Rubaiyat of Omar Khayyam
About the Book
This is a modern version of 235 quatrains from the Rubaiyat of Omar Khayyam, claiming to be “as literal an English version of the Persian originals as readability and intelligibility permit”. This version was translated by Peter Avery and John Heath-Stubbs and published in 1979.
Review
The Rubbaiyat consist of nice little quartrains, mostly extolling the reader to drink wine and enjoy life while it lasts. What is a rubā’ī? It is an epigramatic independent stanza that generally consists of a descriptive or reflective opening, the moral of which is clinched in the last line. Unfortunately, this English translation loses the rhyming schemes of the original (AABA), but the translators have tried to keep the meter and rhythm intact.

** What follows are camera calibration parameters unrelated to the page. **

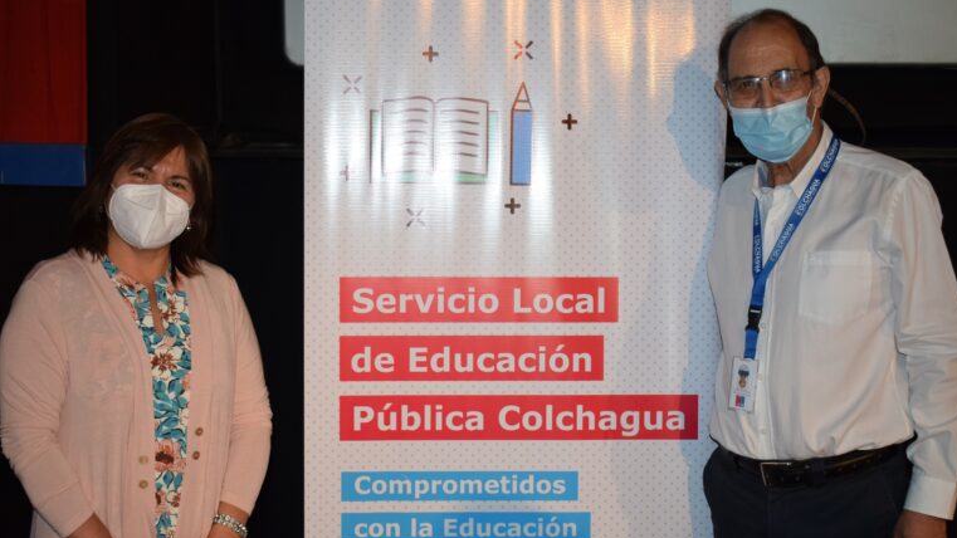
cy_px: 261
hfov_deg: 37.5
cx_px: 482
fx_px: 1409
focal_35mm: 56
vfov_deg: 21.6
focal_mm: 35
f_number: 4.5
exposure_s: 1/60
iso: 1100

Khayyam comes across as a rational person who confronts his chaotic and dangerous environment with the simple message of having fun while we are temporarily on Earth, essentially Epicurean philosophy and hedonism. Many of the rubā’īs talk about the impermanence of our existence, the limits of our knowledge (‘who knows where we have come from; who knows where we are going’), and the difficulties of existence. It is not clear if these are the intended messages, or whether the translators are reading what they want to read. But in the spirit of Khayyam himself and what he would have said 1000 years ago, I write this:
Why are you trying to find meaning in me?
My mind and my thoughts, no one can see;
So, mortal, why split hairs over that and this,
Drink some wine, and live life carefree!
Selected Interesting Ideas in the Book
17
If my coming here were my will, I would not have come,
Also, if my departure were my will, how should I go?
Nothing could be better in this ruined lodging,
Than not to have come, not to be, not to go.
18
What is the gain of our coming and going?
Where is the weft of our life’s warp?
In the circle of the spheres the lives of so many good men
Burn and become dust, but where is the smoke?